[Activity] Write every record out again exactly as given.
= = = = = = =
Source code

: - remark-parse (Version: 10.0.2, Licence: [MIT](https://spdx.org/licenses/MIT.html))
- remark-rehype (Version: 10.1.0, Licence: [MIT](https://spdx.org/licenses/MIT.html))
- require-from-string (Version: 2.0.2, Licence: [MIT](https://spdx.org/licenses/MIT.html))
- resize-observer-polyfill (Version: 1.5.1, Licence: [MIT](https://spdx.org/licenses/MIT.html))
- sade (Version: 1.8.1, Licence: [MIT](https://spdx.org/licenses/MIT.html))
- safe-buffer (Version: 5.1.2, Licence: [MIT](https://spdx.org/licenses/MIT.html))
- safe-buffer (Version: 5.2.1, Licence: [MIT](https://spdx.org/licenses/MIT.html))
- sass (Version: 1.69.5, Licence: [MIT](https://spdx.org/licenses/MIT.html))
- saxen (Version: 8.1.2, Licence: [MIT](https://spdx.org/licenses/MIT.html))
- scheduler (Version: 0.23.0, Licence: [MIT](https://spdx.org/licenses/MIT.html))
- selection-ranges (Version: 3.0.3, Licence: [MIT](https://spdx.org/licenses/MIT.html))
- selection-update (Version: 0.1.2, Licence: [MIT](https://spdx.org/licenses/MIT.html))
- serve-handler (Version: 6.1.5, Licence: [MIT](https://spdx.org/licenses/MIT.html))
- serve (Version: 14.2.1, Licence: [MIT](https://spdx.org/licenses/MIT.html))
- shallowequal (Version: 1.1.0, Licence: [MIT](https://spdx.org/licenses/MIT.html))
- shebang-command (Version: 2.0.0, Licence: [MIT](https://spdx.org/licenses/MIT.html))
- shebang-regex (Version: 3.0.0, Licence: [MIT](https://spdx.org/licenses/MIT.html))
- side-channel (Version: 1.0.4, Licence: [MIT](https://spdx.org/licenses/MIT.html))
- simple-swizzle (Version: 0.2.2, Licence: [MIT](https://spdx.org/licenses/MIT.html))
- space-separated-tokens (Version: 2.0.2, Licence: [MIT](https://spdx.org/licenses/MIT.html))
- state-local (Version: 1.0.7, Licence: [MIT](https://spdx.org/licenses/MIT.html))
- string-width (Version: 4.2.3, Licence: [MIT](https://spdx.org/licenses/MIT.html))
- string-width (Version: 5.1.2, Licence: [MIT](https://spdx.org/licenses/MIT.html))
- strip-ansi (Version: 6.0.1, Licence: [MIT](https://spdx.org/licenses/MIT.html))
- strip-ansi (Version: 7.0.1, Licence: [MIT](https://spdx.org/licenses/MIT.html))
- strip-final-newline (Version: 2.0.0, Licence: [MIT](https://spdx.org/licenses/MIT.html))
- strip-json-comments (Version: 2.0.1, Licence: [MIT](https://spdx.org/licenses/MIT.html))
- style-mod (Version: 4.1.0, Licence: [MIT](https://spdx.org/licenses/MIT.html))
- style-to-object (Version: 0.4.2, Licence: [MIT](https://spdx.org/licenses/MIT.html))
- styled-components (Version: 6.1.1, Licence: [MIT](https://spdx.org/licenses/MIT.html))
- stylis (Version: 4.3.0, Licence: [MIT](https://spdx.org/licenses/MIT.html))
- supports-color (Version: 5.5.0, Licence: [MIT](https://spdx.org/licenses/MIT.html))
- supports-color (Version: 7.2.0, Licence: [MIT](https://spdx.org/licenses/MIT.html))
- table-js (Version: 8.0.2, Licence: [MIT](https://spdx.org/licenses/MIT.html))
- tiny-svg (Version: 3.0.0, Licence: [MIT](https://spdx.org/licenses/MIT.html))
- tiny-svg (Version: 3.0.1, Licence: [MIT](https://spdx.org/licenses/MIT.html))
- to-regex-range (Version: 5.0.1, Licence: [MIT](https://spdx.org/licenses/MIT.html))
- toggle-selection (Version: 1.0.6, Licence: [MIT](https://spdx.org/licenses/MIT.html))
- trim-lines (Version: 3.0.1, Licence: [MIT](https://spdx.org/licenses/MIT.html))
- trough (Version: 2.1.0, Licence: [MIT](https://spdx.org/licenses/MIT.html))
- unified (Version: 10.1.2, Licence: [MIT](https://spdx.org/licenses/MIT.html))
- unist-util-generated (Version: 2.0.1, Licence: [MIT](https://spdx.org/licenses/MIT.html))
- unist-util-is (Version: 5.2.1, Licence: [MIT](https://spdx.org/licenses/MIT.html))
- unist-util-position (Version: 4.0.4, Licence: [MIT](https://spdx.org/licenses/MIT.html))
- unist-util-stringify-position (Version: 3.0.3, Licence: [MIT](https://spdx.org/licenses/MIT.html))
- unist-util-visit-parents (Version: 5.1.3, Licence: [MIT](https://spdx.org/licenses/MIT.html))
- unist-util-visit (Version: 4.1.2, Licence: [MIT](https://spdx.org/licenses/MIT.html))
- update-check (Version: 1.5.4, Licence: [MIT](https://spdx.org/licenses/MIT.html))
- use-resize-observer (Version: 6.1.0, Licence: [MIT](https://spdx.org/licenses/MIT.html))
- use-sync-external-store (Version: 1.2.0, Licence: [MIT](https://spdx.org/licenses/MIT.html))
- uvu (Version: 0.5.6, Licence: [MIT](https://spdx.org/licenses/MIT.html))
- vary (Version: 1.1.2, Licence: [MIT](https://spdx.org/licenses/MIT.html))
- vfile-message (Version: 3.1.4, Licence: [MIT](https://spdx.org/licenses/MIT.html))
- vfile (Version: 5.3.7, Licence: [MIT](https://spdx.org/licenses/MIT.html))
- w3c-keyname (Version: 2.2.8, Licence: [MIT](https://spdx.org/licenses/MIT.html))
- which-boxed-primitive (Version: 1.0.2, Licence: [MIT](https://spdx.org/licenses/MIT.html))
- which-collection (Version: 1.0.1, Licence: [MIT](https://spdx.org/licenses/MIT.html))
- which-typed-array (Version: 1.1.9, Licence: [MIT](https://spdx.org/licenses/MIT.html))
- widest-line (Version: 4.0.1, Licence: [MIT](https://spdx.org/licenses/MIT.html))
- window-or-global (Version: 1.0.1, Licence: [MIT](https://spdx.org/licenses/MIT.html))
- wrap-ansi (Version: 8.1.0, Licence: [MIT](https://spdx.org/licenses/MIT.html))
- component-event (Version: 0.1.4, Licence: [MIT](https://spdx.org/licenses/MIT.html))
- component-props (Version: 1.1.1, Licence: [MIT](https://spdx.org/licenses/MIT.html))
= = = = = = =
[Exercise answer]
Source code

: - remark-parse (Version: 10.0.2, Licence: [MIT](https://spdx.org/licenses/MIT.html))
- remark-rehype (Version: 10.1.0, Licence: [MIT](https://spdx.org/licenses/MIT.html))
- require-from-string (Version: 2.0.2, Licence: [MIT](https://spdx.org/licenses/MIT.html))
- resize-observer-polyfill (Version: 1.5.1, Licence: [MIT](https://spdx.org/licenses/MIT.html))
- sade (Version: 1.8.1, Licence: [MIT](https://spdx.org/licenses/MIT.html))
- safe-buffer (Version: 5.1.2, Licence: [MIT](https://spdx.org/licenses/MIT.html))
- safe-buffer (Version: 5.2.1, Licence: [MIT](https://spdx.org/licenses/MIT.html))
- sass (Version: 1.69.5, Licence: [MIT](https://spdx.org/licenses/MIT.html))
- saxen (Version: 8.1.2, Licence: [MIT](https://spdx.org/licenses/MIT.html))
- scheduler (Version: 0.23.0, Licence: [MIT](https://spdx.org/licenses/MIT.html))
- selection-ranges (Version: 3.0.3, Licence: [MIT](https://spdx.org/licenses/MIT.html))
- selection-update (Version: 0.1.2, Licence: [MIT](https://spdx.org/licenses/MIT.html))
- serve-handler (Version: 6.1.5, Licence: [MIT](https://spdx.org/licenses/MIT.html))
- serve (Version: 14.2.1, Licence: [MIT](https://spdx.org/licenses/MIT.html))
- shallowequal (Version: 1.1.0, Licence: [MIT](https://spdx.org/licenses/MIT.html))
- shebang-command (Version: 2.0.0, Licence: [MIT](https://spdx.org/licenses/MIT.html))
- shebang-regex (Version: 3.0.0, Licence: [MIT](https://spdx.org/licenses/MIT.html))
- side-channel (Version: 1.0.4, Licence: [MIT](https://spdx.org/licenses/MIT.html))
- simple-swizzle (Version: 0.2.2, Licence: [MIT](https://spdx.org/licenses/MIT.html))
- space-separated-tokens (Version: 2.0.2, Licence: [MIT](https://spdx.org/licenses/MIT.html))
- state-local (Version: 1.0.7, Licence: [MIT](https://spdx.org/licenses/MIT.html))
- string-width (Version: 4.2.3, Licence: [MIT](https://spdx.org/licenses/MIT.html))
- string-width (Version: 5.1.2, Licence: [MIT](https://spdx.org/licenses/MIT.html))
- strip-ansi (Version: 6.0.1, Licence: [MIT](https://spdx.org/licenses/MIT.html))
- strip-ansi (Version: 7.0.1, Licence: [MIT](https://spdx.org/licenses/MIT.html))
- strip-final-newline (Version: 2.0.0, Licence: [MIT](https://spdx.org/licenses/MIT.html))
- strip-json-comments (Version: 2.0.1, Licence: [MIT](https://spdx.org/licenses/MIT.html))
- style-mod (Version: 4.1.0, Licence: [MIT](https://spdx.org/licenses/MIT.html))
- style-to-object (Version: 0.4.2, Licence: [MIT](https://spdx.org/licenses/MIT.html))
- styled-components (Version: 6.1.1, Licence: [MIT](https://spdx.org/licenses/MIT.html))
- stylis (Version: 4.3.0, Licence: [MIT](https://spdx.org/licenses/MIT.html))
- supports-color (Version: 5.5.0, Licence: [MIT](https://spdx.org/licenses/MIT.html))
- supports-color (Version: 7.2.0, Licence: [MIT](https://spdx.org/licenses/MIT.html))
- table-js (Version: 8.0.2, Licence: [MIT](https://spdx.org/licenses/MIT.html))
- tiny-svg (Version: 3.0.0, Licence: [MIT](https://spdx.org/licenses/MIT.html))
- tiny-svg (Version: 3.0.1, Licence: [MIT](https://spdx.org/licenses/MIT.html))
- to-regex-range (Version: 5.0.1, Licence: [MIT](https://spdx.org/licenses/MIT.html))
- toggle-selection (Version: 1.0.6, Licence: [MIT](https://spdx.org/licenses/MIT.html))
- trim-lines (Version: 3.0.1, Licence: [MIT](https://spdx.org/licenses/MIT.html))
- trough (Version: 2.1.0, Licence: [MIT](https://spdx.org/licenses/MIT.html))
- unified (Version: 10.1.2, Licence: [MIT](https://spdx.org/licenses/MIT.html))
- unist-util-generated (Version: 2.0.1, Licence: [MIT](https://spdx.org/licenses/MIT.html))
- unist-util-is (Version: 5.2.1, Licence: [MIT](https://spdx.org/licenses/MIT.html))
- unist-util-position (Version: 4.0.4, Licence: [MIT](https://spdx.org/licenses/MIT.html))
- unist-util-stringify-position (Version: 3.0.3, Licence: [MIT](https://spdx.org/licenses/MIT.html))
- unist-util-visit-parents (Version: 5.1.3, Licence: [MIT](https://spdx.org/licenses/MIT.html))
- unist-util-visit (Version: 4.1.2, Licence: [MIT](https://spdx.org/licenses/MIT.html))
- update-check (Version: 1.5.4, Licence: [MIT](https://spdx.org/licenses/MIT.html))
- use-resize-observer (Version: 6.1.0, Licence: [MIT](https://spdx.org/licenses/MIT.html))
- use-sync-external-store (Version: 1.2.0, Licence: [MIT](https://spdx.org/licenses/MIT.html))
- uvu (Version: 0.5.6, Licence: [MIT](https://spdx.org/licenses/MIT.html))
- vary (Version: 1.1.2, Licence: [MIT](https://spdx.org/licenses/MIT.html))
- vfile-message (Version: 3.1.4, Licence: [MIT](https://spdx.org/licenses/MIT.html))
- vfile (Version: 5.3.7, Licence: [MIT](https://spdx.org/licenses/MIT.html))
- w3c-keyname (Version: 2.2.8, Licence: [MIT](https://spdx.org/licenses/MIT.html))
- which-boxed-primitive (Version: 1.0.2, Licence: [MIT](https://spdx.org/licenses/MIT.html))
- which-collection (Version: 1.0.1, Licence: [MIT](https://spdx.org/licenses/MIT.html))
- which-typed-array (Version: 1.1.9, Licence: [MIT](https://spdx.org/licenses/MIT.html))
- widest-line (Version: 4.0.1, Licence: [MIT](https://spdx.org/licenses/MIT.html))
- window-or-global (Version: 1.0.1, Licence: [MIT](https://spdx.org/licenses/MIT.html))
- wrap-ansi (Version: 8.1.0, Licence: [MIT](https://spdx.org/licenses/MIT.html))
- component-event (Version: 0.1.4, Licence: [MIT](https://spdx.org/licenses/MIT.html))
- component-props (Version: 1.1.1, Licence: [MIT](https://spdx.org/licenses/MIT.html))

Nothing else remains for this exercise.